Sometimes tests aren't buggy, per se, but they may be ambiguous. Variable names may not communicate clearly. They may be too large and not clearly test one thing. They may be too broad and leave unspecified the intent or design parameters in mind.

In our recent experience, one test had the following code (slightly altered):

 it 'should pass event to each callback in sequence' do
  listener = mock 'listener' callback_seq = sequence 'callbacks'


What's wrong with this? On the surface, nothing is wrong, until the bigger picture is viewed: there is no other mention of a listener anywhere else in the tests, high-level design document, or code. Is a listener a subscriber? Should there be a separate listener class somewhere? After all, mock 'foo' often means that there should be a foo object. Perhaps the test developer forgot to include a file (or the developer overlooked it).

What actually transpired is not so mundane, but it identified a very different approach in testing. My colleague made the observation that it doesn't matter if a listener is a subscriber or not for this particular test, as it's really only a syntactic placeholder: we could do a variable renaming for listener and that should not change the meaning of the code.

While his observation is true and correct, it ignores Abelson and Sussman's viewpoint that "programs must be written for other humans to read, and only incidentally for machines to execute." As the implementer behind the pseudo-Chinese-wall of his tests, I expected the tests to tell me how the universe of this system should be constructed, and the mention of a listener communicated something other than the intended message.

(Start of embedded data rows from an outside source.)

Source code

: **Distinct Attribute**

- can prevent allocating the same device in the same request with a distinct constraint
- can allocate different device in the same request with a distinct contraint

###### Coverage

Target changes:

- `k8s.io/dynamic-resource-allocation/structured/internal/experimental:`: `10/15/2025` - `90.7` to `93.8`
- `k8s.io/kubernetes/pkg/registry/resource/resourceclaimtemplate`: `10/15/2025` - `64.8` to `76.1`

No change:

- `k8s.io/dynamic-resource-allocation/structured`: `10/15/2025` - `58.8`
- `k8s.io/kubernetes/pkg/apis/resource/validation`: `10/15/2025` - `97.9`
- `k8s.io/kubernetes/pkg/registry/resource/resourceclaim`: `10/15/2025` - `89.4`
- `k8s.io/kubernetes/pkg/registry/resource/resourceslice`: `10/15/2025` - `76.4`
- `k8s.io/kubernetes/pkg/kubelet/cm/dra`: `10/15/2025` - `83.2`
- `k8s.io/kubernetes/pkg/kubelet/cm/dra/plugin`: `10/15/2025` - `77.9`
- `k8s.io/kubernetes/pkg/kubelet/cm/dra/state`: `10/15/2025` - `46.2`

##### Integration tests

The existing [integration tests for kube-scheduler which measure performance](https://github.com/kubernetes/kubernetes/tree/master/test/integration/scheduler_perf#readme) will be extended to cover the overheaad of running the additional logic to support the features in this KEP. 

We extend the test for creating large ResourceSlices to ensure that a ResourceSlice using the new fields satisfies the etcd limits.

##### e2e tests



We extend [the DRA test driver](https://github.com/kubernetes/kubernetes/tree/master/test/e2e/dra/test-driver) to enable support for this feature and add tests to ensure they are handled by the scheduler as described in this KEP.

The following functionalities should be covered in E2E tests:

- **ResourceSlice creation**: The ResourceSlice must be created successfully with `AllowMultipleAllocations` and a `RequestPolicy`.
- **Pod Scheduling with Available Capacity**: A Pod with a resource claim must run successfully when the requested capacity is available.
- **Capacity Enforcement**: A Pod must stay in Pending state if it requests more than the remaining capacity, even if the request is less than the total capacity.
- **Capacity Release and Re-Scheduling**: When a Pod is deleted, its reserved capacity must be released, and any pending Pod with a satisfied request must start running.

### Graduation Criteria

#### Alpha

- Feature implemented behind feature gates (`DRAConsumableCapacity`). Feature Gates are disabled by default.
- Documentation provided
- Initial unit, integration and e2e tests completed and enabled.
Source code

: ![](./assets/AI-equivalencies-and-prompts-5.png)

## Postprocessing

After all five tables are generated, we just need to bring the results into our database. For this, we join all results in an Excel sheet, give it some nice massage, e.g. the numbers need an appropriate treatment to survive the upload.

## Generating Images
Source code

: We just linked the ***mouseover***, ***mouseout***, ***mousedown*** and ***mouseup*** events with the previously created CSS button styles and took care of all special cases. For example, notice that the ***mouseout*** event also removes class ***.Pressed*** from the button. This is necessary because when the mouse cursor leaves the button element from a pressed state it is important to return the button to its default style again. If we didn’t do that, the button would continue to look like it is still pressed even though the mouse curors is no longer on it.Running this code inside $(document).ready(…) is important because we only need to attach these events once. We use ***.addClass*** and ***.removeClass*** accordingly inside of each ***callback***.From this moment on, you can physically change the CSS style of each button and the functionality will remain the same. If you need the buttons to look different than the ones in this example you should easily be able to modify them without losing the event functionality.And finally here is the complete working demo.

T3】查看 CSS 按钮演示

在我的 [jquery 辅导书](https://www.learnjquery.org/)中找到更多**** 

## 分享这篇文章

Sometimes, even unit tests require extensive setup, and it can be tempting to add in extra tests and checks which don't add a lot of value but instead make the intent unclear, make the tests themselves less DRY, and give yet another opportunity to introduce bugs. One example looked something like:

describe 'creating subscriber entry' do
  before do
    @subscriber = stub 'subscriber'
  describe 'with a method name' do
    it 'should create a block that invokes the method name' do
      class << @subscriber                     
        attr_accessor :weakref, :last_received                      

        def callback(e)                         
          self.last_received = e
          self.weakref = self.respond_to?(:weakref_alive?)
      entry = @publisher.class.create_subscriber_entry(@subscriber, :callback)
      entry.size.should == 2
      event = stub 'event'
      @subscriber.last_received.should == event
      @subscriber.weakref.should be_true

Note that the purpose of the test is Creating a subscriber entry with a method name should create a block that invokes the method name, yet the test checks the size of the subscriber entry, verifies that the event is received, and that the callback itself is stored via a weak reference so that it can be garbage collected. Each of those should be in separate tests. In fact, the stated goal of the test is only implicitly checked. Better is something like

  class << @subscriber
    attr_accessor :sentinel
    def callback(e)
      self.sentinel = true
  entry = @publisher.class.create_subscriber_entry(@subscriber, :callback)
  event = stub 'event'
  @subscriber.sentinel.should be_nil
  @subscriber.sentinel.should be_true

which only tests that the named callback is invoked, properly setting a sentinel value.

If tests are being used as specification, then they will hide important details. A simple example if the type of storage to use for a particular set of values (for us, it was callbacks). Should they be in an array? a hash? a hash of arrays? something else?

How to handle this is a little more tricky -- implementation details like this could arguably not be part of a set of tests, as the behavior is the driver, not implementation details. However, without a specification, or a design document that outlines what kinds of performance characteristics we should aim for here, the implementer has to make choices, and those choices are not necessarily what the test writer would have wanted.

There is no one right answer there: for those who want to only use tests, then the tests need to be complete and cover the implementation details. Of course, this means that if a future scaling problem requires a change in data structures, then the test will also need to be ported to the new architecture. If specifications or design documents are used, that can speed the implementer's work, but leaves open some questions of correctness (e.g., did the implementer use the right architecture in the right way).

We solved these problems (and more) in true Agile fashion: through good communication among the customer,the test designer, and the developer, but this experience reinforced to us that tests alone are insufficient, and good communication needs to be maintained in the development process.

Real specs can help, too.